**VORLIEGENDER TEXT**
********************
Er war ein Einzelgänger und liebte Waffen. Steinhäuser zog sich stundenlang in sein Zimmer zurück, um brutale Videos anzuschauen und sich in gewaltverherrlichende Computerspiele wie „Counter Strike“ zu vertiefen. Hatten sie Einfluss auf sein brutales Handeln? Und reagierten Politik und Schulen nach dem Amoklauf darauf? „Die Politik hat gehandelt“, sagte Dannhäuser. Nach Erfurt hätten sich Fernsehsender verpflichtet, zu bestimmten Uhrzeiten weniger physische Gewalt auszustrahlen. Auch sei nach dem neuen Jugendschutzgesetz die Herausgabe von Videos erschwert. Im Klassenzimmer spielt die Medienpädagogik jedoch immer noch eine untergeordnete Rolle. „Medien sind kein Thema“, sagte Camilla Kritzler, Schülerin des Münchner Albert-Einstein-Gymnasiums. „Die Lehrer waren von diesen Problemen völlig überrascht“, bestätigte Uwe Carsten Bremhorst. Der Gründer des Münchner Nachhilfeinstituts UCB, forderte deshalb eine bessere, nämlich praxisnahe Ausbildung der Pädagogen.

Steinhäuser sei faul und desinteressiert gewesen, erzählten Mitschüler nach der Tat. Häufig schwänzte er den Unterricht und fälschte dazu Atteste. Zum letzten Mal im Februar. Lehrer zogen die letzte Konsequenz und verwiesen ihn von der Schule. Die Eltern wussten von nichts. Denn Steinhäuser war volljährig. „In Deutschland gilt dann der Datenschutz. Die Schule darf sich nicht mehr einmischen“, sagte BLLV-Chef Dannhäuser. Generell kritisierte er jedoch das Vorgehen, Störenfriede von der Schule zu werfen. „Wir dürfen sie nicht aufgeben.“ Auch Minister Metelmann sagte: „Es geht nicht, dass wir uns nicht um die Problemfälle kümmern.“ Alternativ forderte er Eltern und Lehrer zu einer engeren Zusammenarbeit auf. Für Camilla Kritzler gilt das auch für das Verhältnis von Schülern und Lehrern. „In Deutschland fluchen Schüler über Lehrer.“ In Pisa-Land, Finnland, wo sie zwei Monate lang eine Ganztagsschule besuchte, sei der Kontakt besser gewesen: „Dort gibt es keine Machtspiele. Lehrer werden als Partner akzeptiert.“

Isoliert, verletzt und ohne Chance auf einen Abschluss – war Steinhäuser also nicht nur Täter, sondern auch ein Opfer des deutschen Schulsystems? „Unser Schulsystem ist rigoros zum Zweck des Notenerwerbs instrumentalisiert “, kritisierte Dannhäuser. Deutscher Schul-Standard sei: Stoff aufnehmen, speichern, wiedergeben und abhaken. Es sei kein Platz für nachhaltiges Lernen. „Die deutsche Schule ist ein rigides Auslesesystem.“ Der Erziehungsauftrag sei kaum wahrzunehmen. Man bräuchte dazu eine längere gemeinsame Schulzeit.
********************
Transkribierter Seiteninhalt
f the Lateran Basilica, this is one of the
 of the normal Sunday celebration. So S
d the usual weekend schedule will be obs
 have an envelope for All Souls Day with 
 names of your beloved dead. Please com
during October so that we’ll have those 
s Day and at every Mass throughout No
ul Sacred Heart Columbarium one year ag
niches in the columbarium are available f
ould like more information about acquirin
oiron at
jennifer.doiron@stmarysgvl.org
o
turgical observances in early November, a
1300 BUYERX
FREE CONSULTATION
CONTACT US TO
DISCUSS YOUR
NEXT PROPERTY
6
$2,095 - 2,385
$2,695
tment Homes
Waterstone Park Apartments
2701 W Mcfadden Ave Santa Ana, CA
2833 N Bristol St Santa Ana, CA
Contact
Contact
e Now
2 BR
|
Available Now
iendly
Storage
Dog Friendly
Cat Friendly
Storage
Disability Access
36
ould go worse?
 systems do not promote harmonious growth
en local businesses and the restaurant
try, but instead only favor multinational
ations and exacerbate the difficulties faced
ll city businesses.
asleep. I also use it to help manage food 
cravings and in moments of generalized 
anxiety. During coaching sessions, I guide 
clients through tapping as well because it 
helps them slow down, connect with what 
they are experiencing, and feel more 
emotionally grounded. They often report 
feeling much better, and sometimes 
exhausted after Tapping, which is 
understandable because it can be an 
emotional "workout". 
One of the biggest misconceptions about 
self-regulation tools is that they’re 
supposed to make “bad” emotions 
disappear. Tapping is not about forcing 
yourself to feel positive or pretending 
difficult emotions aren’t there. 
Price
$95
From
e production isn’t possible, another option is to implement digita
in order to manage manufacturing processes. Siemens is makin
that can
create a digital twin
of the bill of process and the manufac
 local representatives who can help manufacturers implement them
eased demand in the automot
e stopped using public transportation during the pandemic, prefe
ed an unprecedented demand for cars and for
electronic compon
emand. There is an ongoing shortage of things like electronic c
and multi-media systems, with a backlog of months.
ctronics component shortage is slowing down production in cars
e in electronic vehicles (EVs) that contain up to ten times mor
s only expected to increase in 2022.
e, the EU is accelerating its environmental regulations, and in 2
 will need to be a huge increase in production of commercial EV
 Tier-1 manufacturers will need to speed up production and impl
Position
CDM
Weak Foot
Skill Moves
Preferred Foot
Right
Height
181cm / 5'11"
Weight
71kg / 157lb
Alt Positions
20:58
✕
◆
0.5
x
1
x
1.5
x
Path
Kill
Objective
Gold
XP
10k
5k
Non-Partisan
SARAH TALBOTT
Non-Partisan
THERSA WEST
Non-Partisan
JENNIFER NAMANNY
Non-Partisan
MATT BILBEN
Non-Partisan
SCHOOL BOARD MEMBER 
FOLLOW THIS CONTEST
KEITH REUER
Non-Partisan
********************
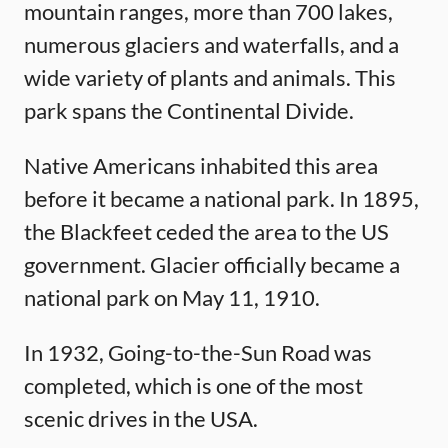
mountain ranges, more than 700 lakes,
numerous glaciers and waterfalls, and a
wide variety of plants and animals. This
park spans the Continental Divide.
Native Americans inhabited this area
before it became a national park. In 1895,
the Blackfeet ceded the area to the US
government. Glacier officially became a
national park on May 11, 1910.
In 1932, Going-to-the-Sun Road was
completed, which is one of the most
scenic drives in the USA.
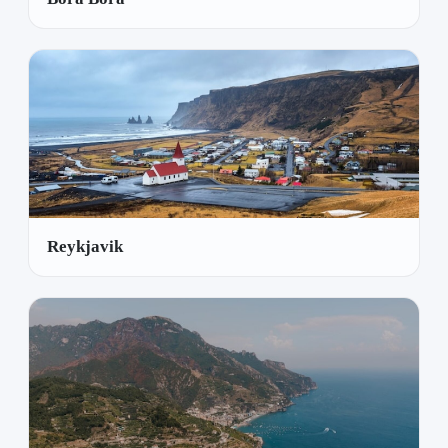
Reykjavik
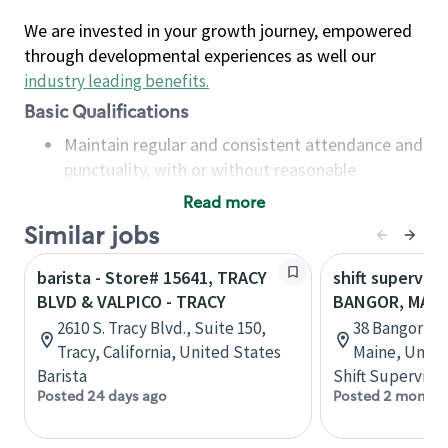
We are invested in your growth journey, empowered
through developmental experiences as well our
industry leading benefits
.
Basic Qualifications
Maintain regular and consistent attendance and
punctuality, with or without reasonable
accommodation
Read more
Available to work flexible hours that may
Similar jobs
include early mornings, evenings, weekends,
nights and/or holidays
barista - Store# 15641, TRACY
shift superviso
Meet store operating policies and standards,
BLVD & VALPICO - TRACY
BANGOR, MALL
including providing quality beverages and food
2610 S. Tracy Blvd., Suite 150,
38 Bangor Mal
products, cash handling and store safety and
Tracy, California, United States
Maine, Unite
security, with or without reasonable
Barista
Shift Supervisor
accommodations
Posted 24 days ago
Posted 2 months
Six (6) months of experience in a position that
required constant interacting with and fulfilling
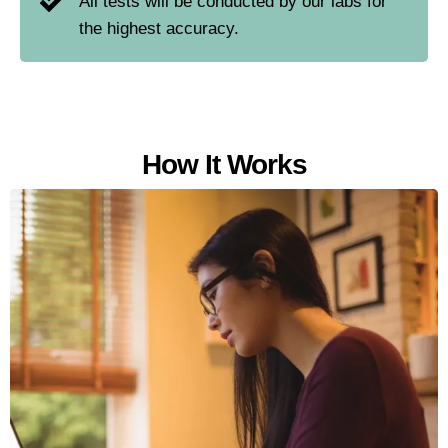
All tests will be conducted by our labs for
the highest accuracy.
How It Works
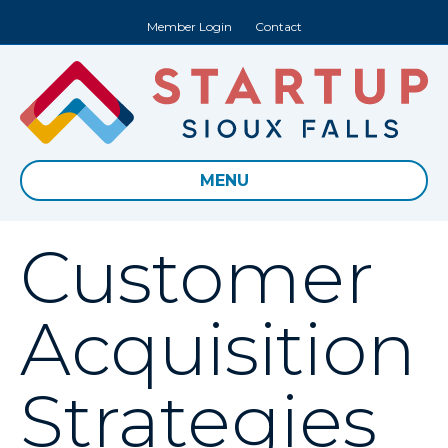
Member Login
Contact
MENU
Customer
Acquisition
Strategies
********************
**AUFGABENLISTE**
**1.** Beantworten Sie folgende Fragen zum Text über Steinhäuser und die deutsche Schule:
(a) Welches Computerspiel wird dort namentlich genannt?
(b) In welchem Monat fälschte Steinhäuser zum letzten Mal ein Attest?
(c) Wie lange besuchte Camilla Kritzler in Finnland eine Ganztagsschule?
**2.** Transkribieren Sie aus dem Text über Steinhäuser und die deutsche Schule alles von „Isoliert, verletzt und“ bis hinunter zu „längere gemeinsame Schulzeit.“.
Die Einträge stehen in keinem Zusammenhang mit dem Text.

**LÖSUNGEN**
**1.**
(a) „Counter Strike“
(b) Im Februar
(c) Zwei Monate lang

**2.**
Isoliert, verletzt und ohne Chance auf einen Abschluss – war Steinhäuser also nicht nur Täter, sondern auch ein Opfer des deutschen Schulsystems? „Unser Schulsystem ist rigoros zum Zweck des Notenerwerbs instrumentalisiert “, kritisierte Dannhäuser. Deutscher Schul-Standard sei: Stoff aufnehmen, speichern, wiedergeben und abhaken. Es sei kein Platz für nachhaltiges Lernen. „Die deutsche Schule ist ein rigides Auslesesystem.“ Der Erziehungsauftrag sei kaum wahrzunehmen. Man bräuchte dazu eine längere gemeinsame Schulzeit.